The problem >> Convert all the text read from the pages in the data below into a JSON list of strings, one string per line, with blank lines left out. Leave the pictures out of the answer.

Supplied records >>
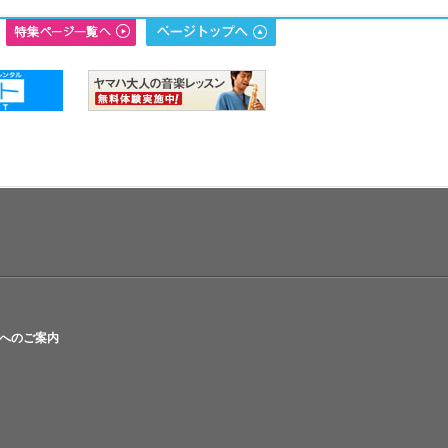
へのご案内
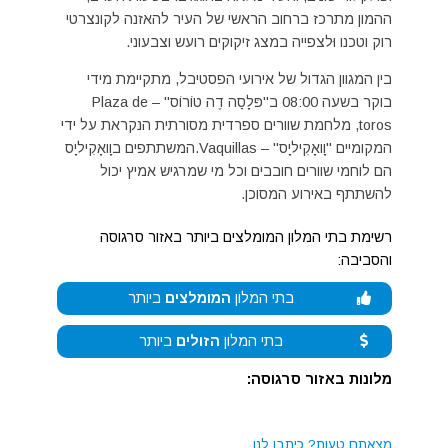
ההמון מתרכז ברחוב הראשי של העיר להאזנה לקונצרטי
רוק וטכנו וּלצפייה במצג זיקוקים רועש וצבעוני.
בין המגוון הגדול של אירועי הפסטיבל, מתקיימת מידי
בוקר בשעה 08:00 ב"פּלָסַה דֶה טוֹרוֹס" – Plaza de
toros, מלחמת שוורים ספרדית מסורתית הנקראת על ידי
המקומיים "וָואָקִיליָס" – Vaquillas.המשתתפים בוָואָקִיליָס
הם לוחמי שוורים חובבים וכל מי שמרגיש אמיץ יכול
להשתתף באירוע המסוכן.
רשימת בתי המלון המומלצים ביותר באזור סרגוסה
והסביבה:
בתי המלון
המומלצים
ביותר
בתי המלון
הזולים
ביותר
מלונות באזור סרגוסה:
מצאתם טעות?
כיתבו לנו.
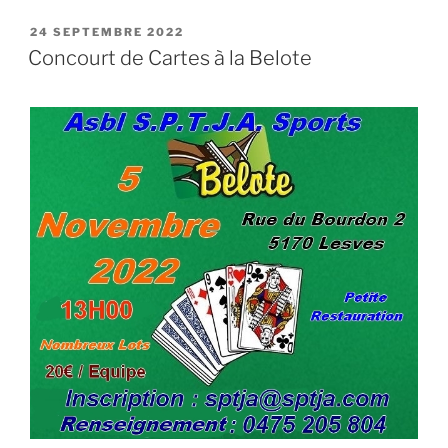
PUBLIÉ
24 SEPTEMBRE 2022
LE
Concourt de Cartes à la Belote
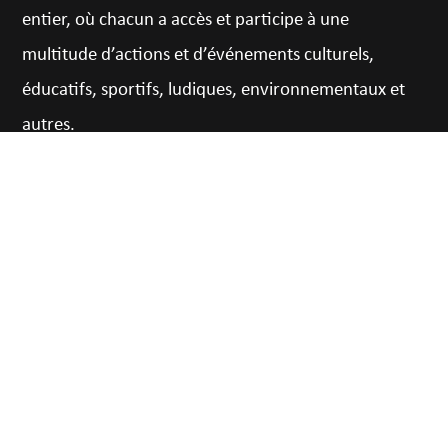
entier, où chacun a accès et participe à une
multitude d’actions et d’événements culturels,
éducatifs, sportifs, ludiques, environnementaux et
autres.
CONTACT
22, Chatzimichali Daliani,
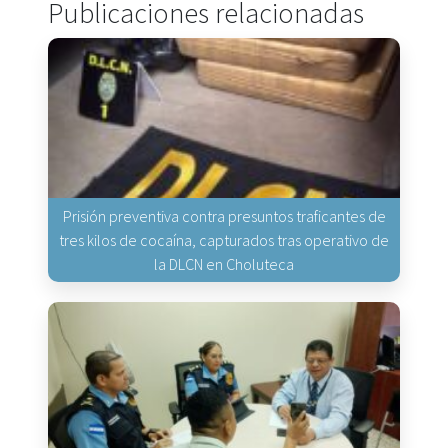
Publicaciones relacionadas
Prisión preventiva contra presuntos traficantes de
tres kilos de cocaína, capturados tras operativo de
la DLCN en Choluteca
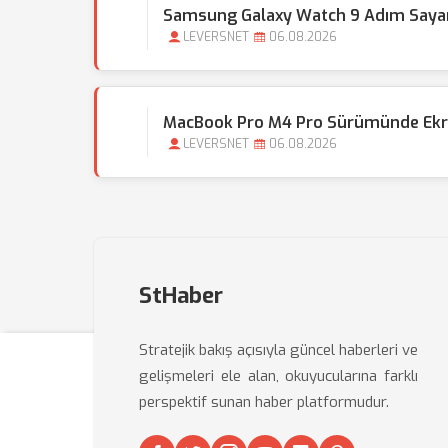
Samsung Galaxy Watch 9 Adım Sayar
LEVERSNET
06.08.2026
MacBook Pro M4 Pro Sürümünde Ekran
LEVERSNET
06.08.2026
StHaber
Stratejik bakış açısıyla güncel haberleri ve
gelişmeleri ele alan, okuyucularına farklı
perspektif sunan haber platformudur.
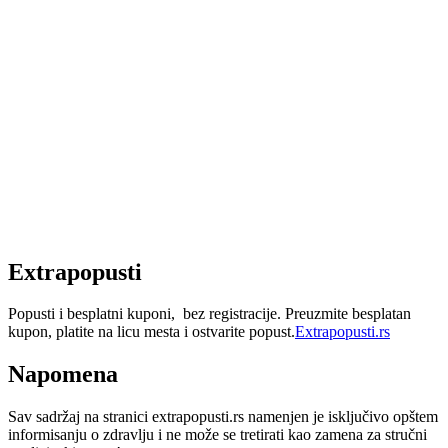
Extrapopusti
Popusti i besplatni kuponi, bez registracije. Preuzmite besplatan
kupon, platite na licu mesta i ostvarite popust.
Extrapopusti.rs
Napomena
Sav sadržaj na stranici extrapopusti.rs namenjen je isključivo opštem
informisanju o zdravlju i ne može se tretirati kao zamena za stručni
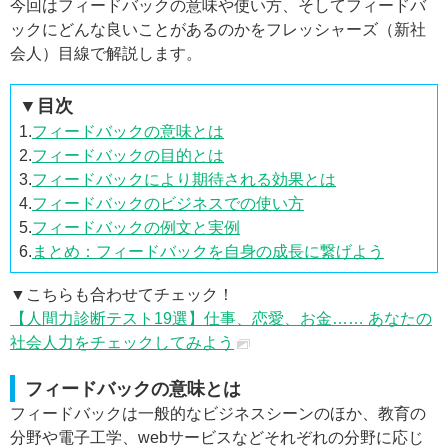
今回はフィードバックの意味や使い方、そしてフィードバ
ックにどんな良いことがあるのかをフレッシャーズ（新社
会人）目線で解説します。
▼目次
1.
フィードバックの意味とは
2.
フィードバックの目的とは
3.
フィードバックにより期待される効果とは
4.
フィードバックのビジネスでの使い方
5.
フィードバックの例文と実例
6.
まとめ：フィードバックを自身の成長に繋げよう
▼こちらも合わせてチェック！
【人間力診断テスト19選】仕事、恋愛、お金…… あなたの
社会人力をチェックしてみよう
フィードバックの意味とは
フィードバックは一般的なビジネスシーンのほか、教育の
分野や電子工学、webサービスなどそれぞれの分野に応じ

Answer area >>
[
  "へのご案内",
  "ההמון מתרכז ברחוב הראשי של העיר להאזנה לקונצרטי",
  "רוק וטכנו וּלצפייה במצג זיקוקים רועש וצבעוני.",
  "בין המגוון הגדול של אירועי הפסטיבל, מתקיימת מידי",
  "בוקר בשעה 08:00 ב\"פּלָסַה דֶה טוֹרוֹס\" – Plaza de",
  "toros, מלחמת שוורים ספרדית מסורתית הנקראת על ידי",
  "המקומיים \"וָואָקִיליָס\" – Vaquillas.המשתתפים בוָואָקִיליָס",
  "הם לוחמי שוורים חובבים וכל מי שמרגיש אמיץ יכול",
  "להשתתף באירוע המסוכן.",
  "רשימת בתי המלון המומלצים ביותר באזור סרגוסה",
  "והסביבה:",
  "בתי המלון",
  "המומלצים",
  "ביותר",
  "בתי המלון",
  "הזולים",
  "ביותר",
  "מלונות באזור סרגוסה:",
  "מצאתם טעות?",
  "כיתבו לנו.",
  "PUBLIÉ",
  "24 SEPTEMBRE 2022",
  "LE",
  "Concourt de Cartes à la Belote",
  "entier, où chacun a accès et participe à une",
  "multitude d’actions et d’événements culturels,",
  "éducatifs, sportifs, ludiques, environnementaux et",
  "autres.",
  "CONTACT",
  "22, Chatzimichali Daliani,",
  "Publicaciones relacionadas",
  "Prisión preventiva contra presuntos traficantes de",
  "tres kilos de cocaína, capturados tras operativo de",
  "la DLCN en Choluteca",
  "Samsung Galaxy Watch 9 Adım Sayar",
  "LEVERSNET",
  "06.08.2026",
  "MacBook Pro M4 Pro Sürümünde Ekran",
  "LEVERSNET",
  "06.08.2026",
  "StHaber",
  "Stratejik bakış açısıyla güncel haberleri ve",
  "gelişmeleri ele alan, okuyucularına farklı",
  "perspektif sunan haber platformudur.",
  "Extrapopusti",
  "Popusti i besplatni kuponi, bez registracije. Preuzmite besplatan",
  "kupon, platite na licu mesta i ostvarite popust.",
  "Extrapopusti.rs",
  "Napomena",
  "Sav sadržaj na stranici extrapopusti.rs namenjen je isključivo opštem",
  "informisanju o zdravlju i ne može se tretirati kao zamena za stručni",
  "今回はフィードバックの意味や使い方、そしてフィードバ",
  "ックにどんな良いことがあるのかをフレッシャーズ（新社",
  "会人）目線で解説します。",
  "▼目次",
  "1.",
  "フィードバックの意味とは",
  "2.",
  "フィードバックの目的とは",
  "3.",
  "フィードバックにより期待される効果とは",
  "4.",
  "フィードバックのビジネスでの使い方",
  "5.",
  "フィードバックの例文と実例",
  "6.",
  "まとめ：フィードバックを自身の成長に繋げよう",
  "▼こちらも合わせてチェック！",
  "【人間力診断テスト19選】仕事、恋愛、お金…… あなたの",
  "社会人力をチェックしてみよう",
  "フィードバックの意味とは",
  "フィードバックは一般的なビジネスシーンのほか、教育の",
  "分野や電子工学、webサービスなどそれぞれの分野に応じ"
]